The ultimate goal of tissue engineering is to develop three-dimensional (3D) scaffolds that can control the development of actual tissue structures and their distribution throughout the body in order to either replace or alter the behaviour of sick or damaged tissues.23 Scaffolds are produced by various conventional fabrication techniques such as gel casting, slip casting, 3D printing, manipulating ice crystallization, head welding and embossing were used.24–28 Recently, gel casting was one of the techniques employed for the development of 3D porous scaffolds. Gel casting process, slurries were prepared to a solid load containing three different organic monomer (binder, crosslinker and dispersant) solution to form castable slurry by ball-milling method. This technique has the advantage of allowed fully interconnected pores, pore size, good dimension accuracy and uniform distribution of porosity.29,30
In this work, we report on a gel casting method for consolidating three-dimensional (3D) Mg–BCP scaffolds with an interconnected pore network for hard tissue engineering. The chemical and physical properties of the scaffolds were assessed by different characterization techniques. The bioactivity and cytotoxicity of the scaffolds were evaluated in vitro using MG-63 cell line culture tests. The in vivo performance assessed by implanting the scaffolds in bone defects using a rabbits' model revealed their suitability for being used in clinical bone tissue engineering applications.
2. Materials and methods
2.1. Chemicals and reagents
Magnesium nitrate (Mg(NO3)2), calcium nitrate tetrahydrate (Ca(NO3)2·4H2O), diammonium hydrogen phosphate ((NH4)2HPO4) and ammonium hydroxide (NH4OH) reagents were supplied by S. D. Fine-Chemical Ltd, Mumbai-400030, India. Polyvinyl alcohol (PVA), N,N′-methylenebis-acrylamide (MBAM) and N,N,N′,N′-tetramethyl ethylenediamine (TEMED) were supplied by Loba Chemie Pvt. Ltd, Mumbai-400005, India. All chemical reagents were of analytical grade and were used as received without any further purification.
2.2. Synthesis of Mg–BCP
Undoped, and magnesium-substituted bi-phasic calcium phosphate (Mg–BCP) powders were prepared by the wet precipitation method schematized in Fig. 1. The (Ca + Mg)/P molar ratio in the precursor solution was set at (1.87 + 0.13)/1.3 = 1.538. Accordingly, a cationic solution was prepared by dissolving 1.87 mol of calcium nitrate tetrahydrate (Ca(NO3)2·4H2O) and 0.13 mol of magnesium nitrate (Mg(NO3)2) in 250 mL of double distilled water under magnetic stirring for 5 min. In parallel, the anionic solution was prepared by dissolving 1.3 mol of di-ammonium hydrogen phosphate (NH4)2(HPO4) in 100 mL of double distilled water. Then, the cationic solution was drop by drop added to the anionic one under vigorous magnetic stirring for 1 h, while keeping the pH at 10 by adding ammonium hydroxide (NH4OH) solution. After the stirring process was completed, the white precipitate was separated through a filtration step and then dried at 80 °C for 24 h in a hot air oven.

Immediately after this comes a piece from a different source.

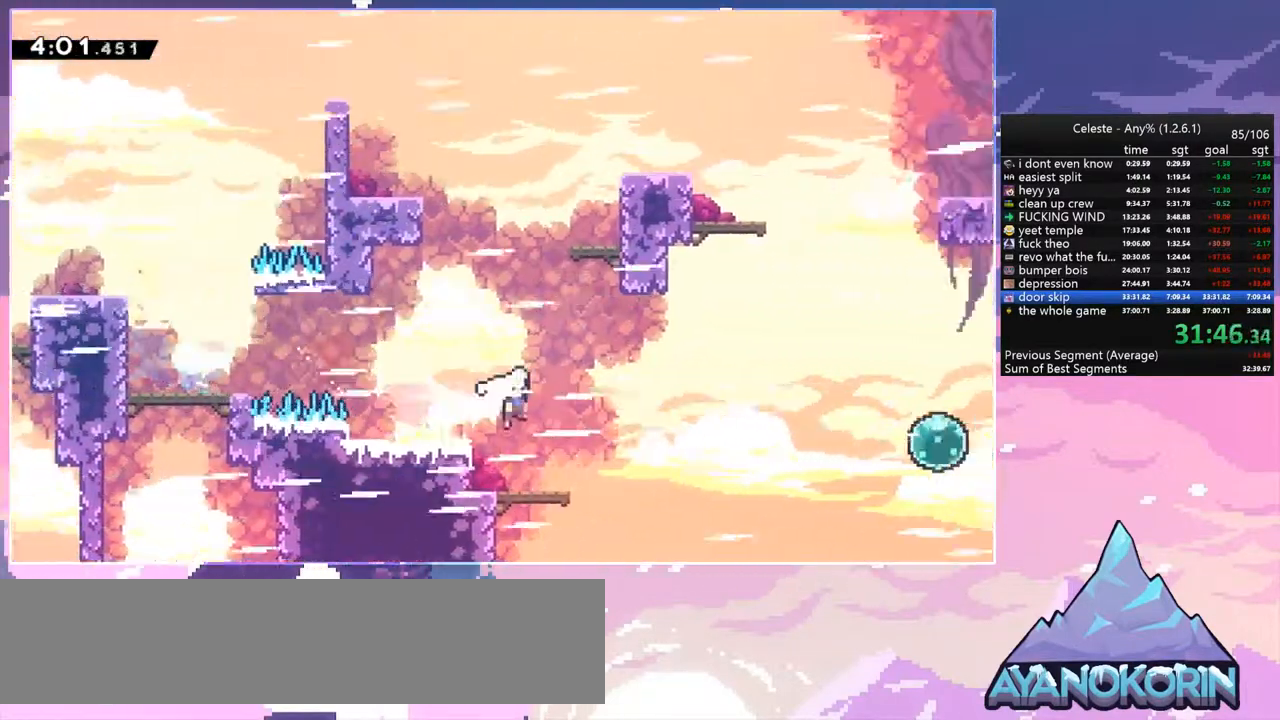
{"keys": ["dash", "right"], "events": [[233, "jump", "up"], [400, "dash", "down"]]}
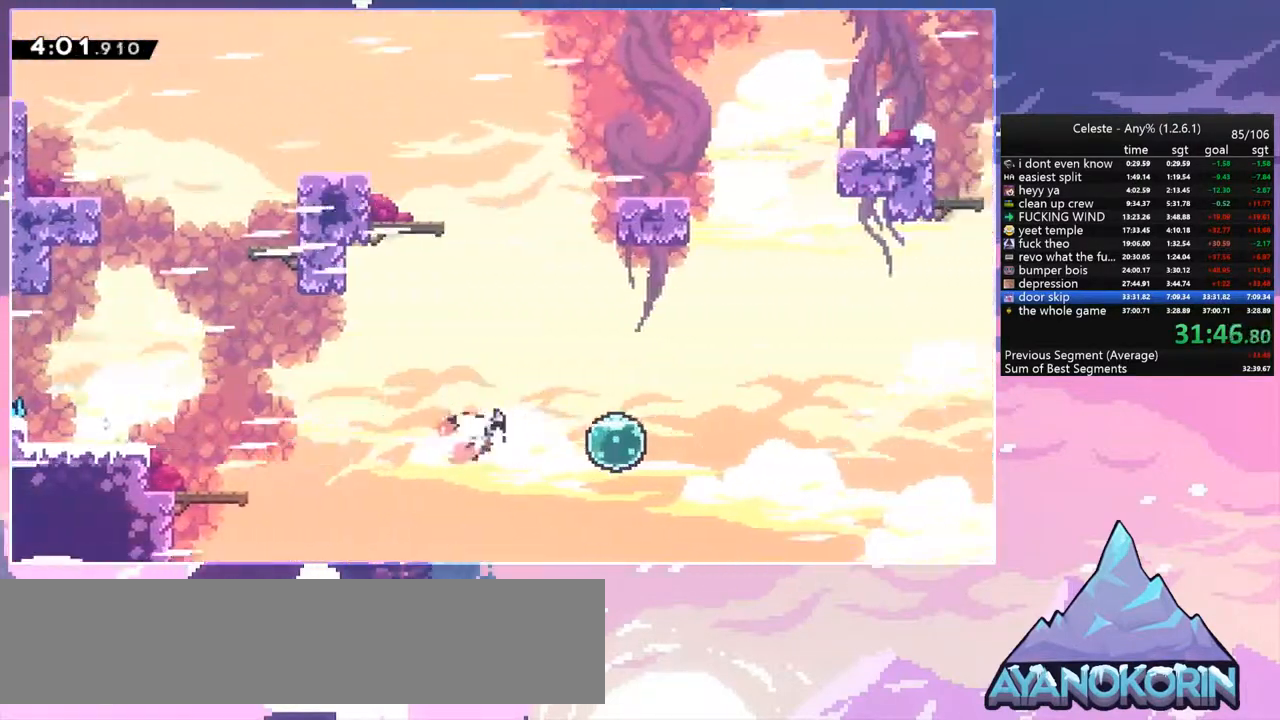
{"keys": ["right"], "events": [[67, "dash", "up"], [133, "up", "down"], [200, "dash", "down"], [333, "dash", "up"], [400, "up", "up"]]}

The dried product was then calcined at 800 °C using a heating rate of 5 °C min−1, holding for 2 h at the maximum temperature, followed by natural cooling to room temperature (RT) inside the furnace.31,32 The calcined powder were finally ball milled and sieved using a planetary ball milling (Retsch) and a analytical sieve shaker (Retsch, AS 200), and stored in appropriate containers before being used for scaffolds fabrication.
|
| Fig. 1 Schematics of the gel-casting process used to consolidate the Mg–BCP scaffolds, followed by sintering at 1300 °C for 2 h. | |
2.3. Fabrication of undoped and Mg–BCP scaffolds
Three-dimensional (3D) undoped and Mg–BCP scaffolds were consolidated by gel-casting (Fig. 1). Slurries were prepared to a solid content of 35% for the gel by dispersing undoped or Mg–BCP powder in an aqueous solution containing 15% of organic monomers of polyvinyl alcohol (PVA)-binder, N,N,N′,N′ tetramethylethylenediamine (TEMED)-dispersant, and N,N′-methylenebisacrylamide (MBAM)-crosslinker at a molar ratio of 3:3:1 (PVA:TEMED:MBAM). To prevent agglomeration, the produced suspension was ball milled using Retsch planetary zirconium grinding jars at 350 rpm for 48 hours. Following the creation of a homogeneous suspension, a split-type (316L stainless steel) mould with dimension of 60 mm length and 30 mm diameter was cast using the material. The mould was then left to di-set at ambient conditions until the gelling process was complete. Gel was created in the mould by leaving it at room temperature. Following this procedure, the blocks were carefully de-moulded and placed in an environment that was ideal for conditioning in order to prevent cracking an uneven shrinkage of the 3D scaffold, which were 10 mm in length and 1.8 mm in thickness. The scaffold was dried at 80 °C of 24 hours before being sintered for 2 hours at 1100 °C and 1300 °C in a high temperature muffle furnace at a heating rate of 1 °C min−1.33,34
2.4. Characterization techniques
The XRD measurement were carried out with a Bruker AXSD-8 X-ray diffractometer with monochromatic CK, radiation (=1.5406) radiation source. Data were collected from two theta (degree) ranges of 20–60 at a scan rate 0.1 min−1 (degree per min). Fourier transform infrared FT-IR-Bruker 27, Germany instrument was employed to identify functional groups. The morphological characteristics of porous scaffolds were observed by using field emission scanning electron microscopy (FE-SEM) using (FEI Quanta-250 FEG) instrument with an accelerating voltage of 200 kV.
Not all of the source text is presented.